待处理材料 —
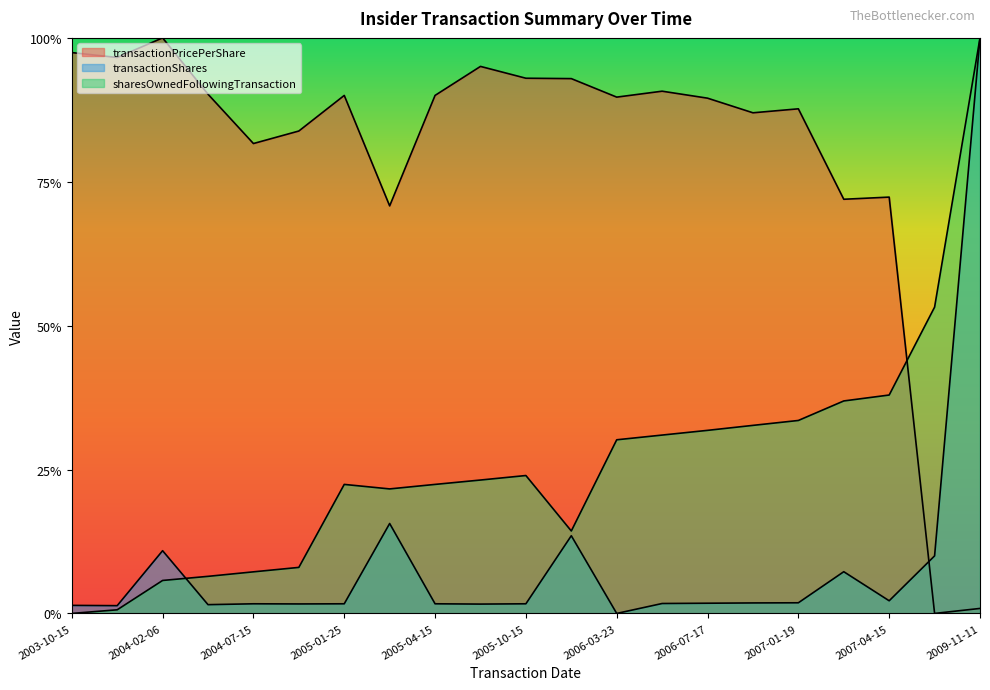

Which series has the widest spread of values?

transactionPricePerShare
---
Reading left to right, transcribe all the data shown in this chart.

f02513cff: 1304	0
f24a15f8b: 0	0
--
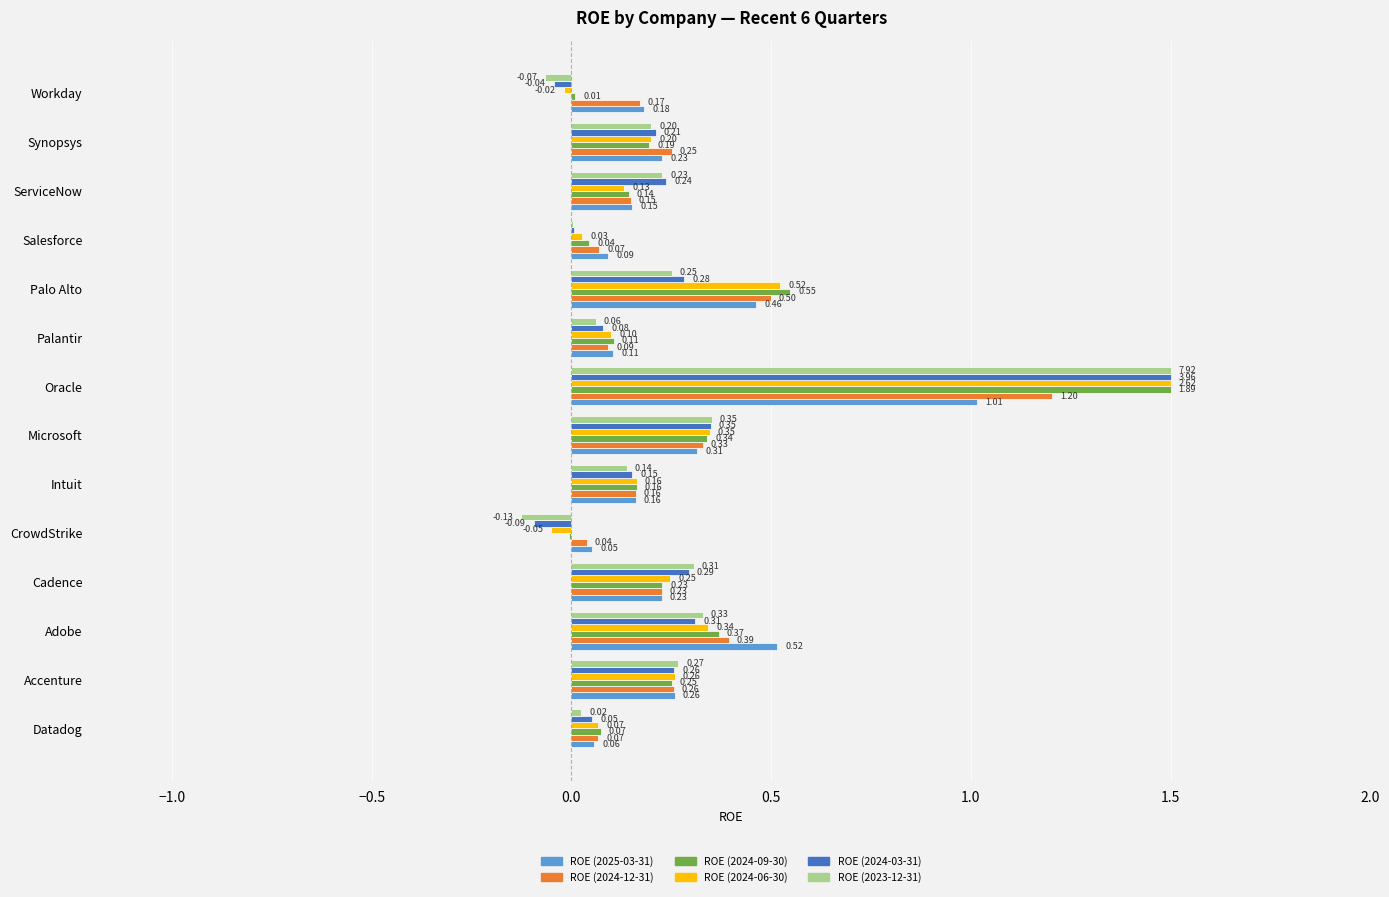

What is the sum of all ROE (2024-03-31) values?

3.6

练习说明 —
将材料中从含有“Which series has the widest spread of values?”的那一行起，到含有“transactionPricePerShare”的那一行止（首尾两行都包括），改写成JSON字符串列表。每行写成一个字符串，空行不计。

任务解答 —
[
  "Which series has the widest spread of values?",
  "transactionPricePerShare"
]